## [WORK REQUEST]
List all the lines in these records that hold "Class".

## [RECORDS FOR PROCESSING]
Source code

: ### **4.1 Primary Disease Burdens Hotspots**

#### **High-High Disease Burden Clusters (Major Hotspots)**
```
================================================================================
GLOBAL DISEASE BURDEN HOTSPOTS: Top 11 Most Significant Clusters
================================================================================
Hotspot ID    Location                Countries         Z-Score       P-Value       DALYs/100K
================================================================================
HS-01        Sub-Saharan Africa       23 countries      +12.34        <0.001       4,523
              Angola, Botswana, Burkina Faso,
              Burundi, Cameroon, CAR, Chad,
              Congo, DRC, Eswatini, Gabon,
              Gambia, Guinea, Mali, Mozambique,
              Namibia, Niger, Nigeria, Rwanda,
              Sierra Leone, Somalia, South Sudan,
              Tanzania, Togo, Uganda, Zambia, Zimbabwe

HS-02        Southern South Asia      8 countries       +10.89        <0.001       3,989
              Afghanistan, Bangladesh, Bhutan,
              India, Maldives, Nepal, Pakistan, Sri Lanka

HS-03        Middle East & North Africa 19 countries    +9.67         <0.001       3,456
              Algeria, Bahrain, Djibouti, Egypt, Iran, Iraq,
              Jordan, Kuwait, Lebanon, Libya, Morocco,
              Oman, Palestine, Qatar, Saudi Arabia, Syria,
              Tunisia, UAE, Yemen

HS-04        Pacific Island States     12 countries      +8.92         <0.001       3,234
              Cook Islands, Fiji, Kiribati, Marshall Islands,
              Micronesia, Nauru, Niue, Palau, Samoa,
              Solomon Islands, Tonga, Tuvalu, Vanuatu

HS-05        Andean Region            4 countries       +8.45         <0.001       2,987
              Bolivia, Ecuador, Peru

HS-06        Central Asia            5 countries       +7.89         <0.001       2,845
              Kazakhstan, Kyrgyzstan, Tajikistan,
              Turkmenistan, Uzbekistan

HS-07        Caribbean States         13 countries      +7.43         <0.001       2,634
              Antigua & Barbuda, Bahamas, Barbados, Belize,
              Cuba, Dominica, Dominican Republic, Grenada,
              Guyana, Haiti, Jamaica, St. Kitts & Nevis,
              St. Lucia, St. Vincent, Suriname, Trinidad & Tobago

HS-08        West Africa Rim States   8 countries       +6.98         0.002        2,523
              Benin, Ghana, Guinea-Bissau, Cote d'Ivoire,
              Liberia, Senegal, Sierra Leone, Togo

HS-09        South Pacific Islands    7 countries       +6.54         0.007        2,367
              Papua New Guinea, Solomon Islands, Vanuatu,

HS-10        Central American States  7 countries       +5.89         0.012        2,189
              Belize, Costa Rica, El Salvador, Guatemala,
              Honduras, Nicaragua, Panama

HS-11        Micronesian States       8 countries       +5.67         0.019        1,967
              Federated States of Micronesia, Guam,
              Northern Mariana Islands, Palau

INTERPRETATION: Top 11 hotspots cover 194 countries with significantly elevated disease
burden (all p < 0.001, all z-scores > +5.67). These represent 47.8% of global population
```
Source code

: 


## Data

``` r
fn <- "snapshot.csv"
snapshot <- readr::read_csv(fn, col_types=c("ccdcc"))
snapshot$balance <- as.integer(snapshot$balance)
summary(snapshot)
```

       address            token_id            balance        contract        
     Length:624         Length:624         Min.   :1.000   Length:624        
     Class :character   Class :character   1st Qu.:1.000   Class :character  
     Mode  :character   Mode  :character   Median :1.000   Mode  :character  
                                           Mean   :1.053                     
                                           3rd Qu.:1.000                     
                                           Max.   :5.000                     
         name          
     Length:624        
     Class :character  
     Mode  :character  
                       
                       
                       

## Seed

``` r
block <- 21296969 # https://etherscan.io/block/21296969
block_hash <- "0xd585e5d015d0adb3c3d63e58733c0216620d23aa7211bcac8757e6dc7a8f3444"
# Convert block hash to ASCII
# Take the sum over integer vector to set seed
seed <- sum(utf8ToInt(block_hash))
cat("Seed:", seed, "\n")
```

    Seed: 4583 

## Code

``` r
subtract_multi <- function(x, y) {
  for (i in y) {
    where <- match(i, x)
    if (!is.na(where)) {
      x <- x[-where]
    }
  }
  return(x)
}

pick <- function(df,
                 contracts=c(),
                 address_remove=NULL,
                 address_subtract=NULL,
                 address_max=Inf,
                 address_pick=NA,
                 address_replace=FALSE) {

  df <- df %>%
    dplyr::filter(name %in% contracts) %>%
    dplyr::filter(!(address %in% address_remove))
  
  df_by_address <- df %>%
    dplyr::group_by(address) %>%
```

## [WRITTEN REPLY]
     Class :character   Class :character   1st Qu.:1.000   Class :character  
     Class :character  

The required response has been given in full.